■ Task goal: Show, from the records below, all lines that contain the word "Kindle".

■ Input records:
%%
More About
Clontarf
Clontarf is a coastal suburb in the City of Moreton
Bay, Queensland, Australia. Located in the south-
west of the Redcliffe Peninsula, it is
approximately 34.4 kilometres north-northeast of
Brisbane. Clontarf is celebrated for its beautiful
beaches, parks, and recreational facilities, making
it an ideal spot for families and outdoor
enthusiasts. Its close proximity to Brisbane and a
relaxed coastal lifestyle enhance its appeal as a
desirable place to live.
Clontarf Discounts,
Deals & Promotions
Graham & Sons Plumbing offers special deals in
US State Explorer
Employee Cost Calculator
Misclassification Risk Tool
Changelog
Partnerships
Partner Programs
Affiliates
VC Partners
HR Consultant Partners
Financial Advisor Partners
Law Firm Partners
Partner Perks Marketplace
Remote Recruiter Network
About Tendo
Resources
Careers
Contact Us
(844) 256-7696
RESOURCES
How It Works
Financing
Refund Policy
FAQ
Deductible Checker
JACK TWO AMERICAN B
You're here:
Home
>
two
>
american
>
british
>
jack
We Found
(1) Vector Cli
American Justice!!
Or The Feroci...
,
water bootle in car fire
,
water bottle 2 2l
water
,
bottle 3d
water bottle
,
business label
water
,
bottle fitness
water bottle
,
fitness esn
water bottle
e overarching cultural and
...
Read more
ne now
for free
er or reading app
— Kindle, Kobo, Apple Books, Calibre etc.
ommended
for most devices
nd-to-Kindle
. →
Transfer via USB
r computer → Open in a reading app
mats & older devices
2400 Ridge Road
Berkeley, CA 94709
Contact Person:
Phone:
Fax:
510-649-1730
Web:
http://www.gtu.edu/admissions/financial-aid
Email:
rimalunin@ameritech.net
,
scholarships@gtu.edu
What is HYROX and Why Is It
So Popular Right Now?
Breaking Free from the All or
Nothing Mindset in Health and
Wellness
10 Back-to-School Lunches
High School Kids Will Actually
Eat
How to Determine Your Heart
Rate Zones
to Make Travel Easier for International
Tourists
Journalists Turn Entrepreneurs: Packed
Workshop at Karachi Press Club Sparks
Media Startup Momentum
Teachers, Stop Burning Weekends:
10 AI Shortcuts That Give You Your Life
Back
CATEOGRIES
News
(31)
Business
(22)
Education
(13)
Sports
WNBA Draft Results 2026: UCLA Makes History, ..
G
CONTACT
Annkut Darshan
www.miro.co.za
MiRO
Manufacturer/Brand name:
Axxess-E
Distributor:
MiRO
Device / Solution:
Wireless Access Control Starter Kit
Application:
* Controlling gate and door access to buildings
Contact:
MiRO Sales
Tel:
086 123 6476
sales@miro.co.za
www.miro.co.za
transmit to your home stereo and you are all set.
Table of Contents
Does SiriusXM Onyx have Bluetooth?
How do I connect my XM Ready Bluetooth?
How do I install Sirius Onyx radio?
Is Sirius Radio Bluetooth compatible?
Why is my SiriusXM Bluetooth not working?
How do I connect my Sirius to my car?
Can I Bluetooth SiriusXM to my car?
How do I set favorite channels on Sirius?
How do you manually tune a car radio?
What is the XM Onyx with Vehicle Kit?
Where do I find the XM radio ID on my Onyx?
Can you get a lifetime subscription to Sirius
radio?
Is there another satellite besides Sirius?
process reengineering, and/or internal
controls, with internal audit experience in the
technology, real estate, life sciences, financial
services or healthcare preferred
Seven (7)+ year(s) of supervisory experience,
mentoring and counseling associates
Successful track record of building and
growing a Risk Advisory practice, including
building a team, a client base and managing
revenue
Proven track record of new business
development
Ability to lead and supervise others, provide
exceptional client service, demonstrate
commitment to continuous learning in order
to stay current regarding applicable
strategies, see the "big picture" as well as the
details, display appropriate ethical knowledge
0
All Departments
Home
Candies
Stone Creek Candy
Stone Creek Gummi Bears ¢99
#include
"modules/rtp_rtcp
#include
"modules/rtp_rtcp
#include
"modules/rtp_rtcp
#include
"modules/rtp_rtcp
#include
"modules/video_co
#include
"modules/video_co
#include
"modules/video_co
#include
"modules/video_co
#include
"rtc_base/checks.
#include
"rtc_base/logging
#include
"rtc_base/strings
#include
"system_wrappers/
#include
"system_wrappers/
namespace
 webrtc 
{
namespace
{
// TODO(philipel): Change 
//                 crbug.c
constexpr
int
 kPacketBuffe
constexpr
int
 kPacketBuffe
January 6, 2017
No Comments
%%
■ Answer to this problem:
— Kindle, Kobo, Apple Books, Calibre etc.
nd-to-Kindle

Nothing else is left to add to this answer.